Ein frühes Schlüsselwerk ist Picture for women von 1979: Die erstarrte Fotoatelier-Szene mit einem Modell ist eine Hommage an Un bar aux Folies Bergère von Manet. Das Gemälde lernte Wall kennen, als er in London am Courtauld Institute Kunstgeschichte studierte. An Manet erinnert auch Summer afternoons von 2013: eine nackte Schönheit, wie Olympia auf einem Diwan ausgestreckt. Walls Bilder sind voller Verweise auf Kunst und Musik, Literatur und Film. Zum Beispiel bezieht sich After ‚Invisible Man‘ by Ralph Ellison auf einen Roman: Ein Schwarzer wird von der herrschenden weißen Bevölkerung nicht wahrgenommen und hat sich in einen Keller voller Glühbirnen zurückgezogen.
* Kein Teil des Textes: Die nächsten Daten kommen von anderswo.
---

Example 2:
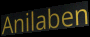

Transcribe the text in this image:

Anilaben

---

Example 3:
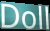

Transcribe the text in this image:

Doll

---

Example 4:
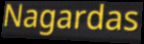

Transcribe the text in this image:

Nagardas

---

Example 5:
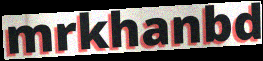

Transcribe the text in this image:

mrkhanbd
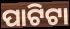
ପାଟିଟା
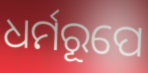
ଧର୍ମରୂପେ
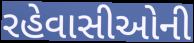
રહેવાસીઓની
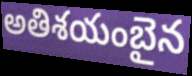
అతిశయంబైన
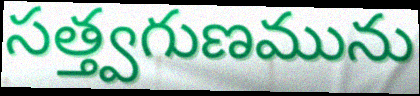
సత్త్వగుణమును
Die Ausstellung zeigt nur wenige der Dia-Leuchtkästen, die Wall Ende der 1970er Jahre berühmt machten. Ihr Schwerpunkt liegt auf Schwarz-Weiß-Fotos ab 1995 und Farbprints seit 2007, die bisher noch kaum zu sehen waren. So wie die Abzüge strahlen und glänzen, werden die meisten Besucher allerdings kaum Unterschiede bemerken. Die Sujets ähneln sich oft: Alltagsszenen aus Suburbia in Nordamerika. Auf den ersten Blick erscheinen bejeanste Menschen, heruntergekommene Häuser und rostige Autos banal. Bei längerer Betrachtung sind nicht nur kunsthistorische Zitate zu entdecken – die Bilder wirken beklemmend: Irgendetwas stimmt nicht; im nächsten Moment wird ein Unheil hereinbrechen; zumindest droht eine Schlägerei.
Mit Essays und Interviews hat Wall die Entwicklung seines Werkes und dessen Wahrnehmung begleitet, beziehungsweise sogar gesteuert, notiert Sebastian Baden: Er habe die „Einschreibung in die Kunstgeschichte wie kaum ein anderer Künstler perfektioniert, weshalb sein Werk ikonologisch und dialektisch angelegt ist – in Bildern und Texten“. Er habe eine so intensive Kommunikation über Fotografie als Kunst angeregt und zugleich deren künstlerische Anerkennung soweit legitimiert, dass „sich aus heutiger Perspektive die Frage stellt, wie seine Fotografie umgekehrt die Kunst beeinflusst hat“.
Am 25. und 26. Juli veranstaltet die Kunsthalle Mannheim das Symposium „Fotografie als Kunst – Jeff Walls Bedeutung heute“. Zu den Themen, denen Kunst- und Foto-Historiker bei dieser Tagung nachgehen wollen, gehört die aktuelle Bewertung der von Wall etablierten Tableaus, seine Beziehung und Abgrenzung zu anderen Künstlern, aber auch zum Beispiel die Frage „Welche Aspekte der Kunstgeschichte sind im Werk von Wall bislang unerkannt geblieben?“ Selbst Fachleute entdecken in Walls Bildern immer neue Rätsel.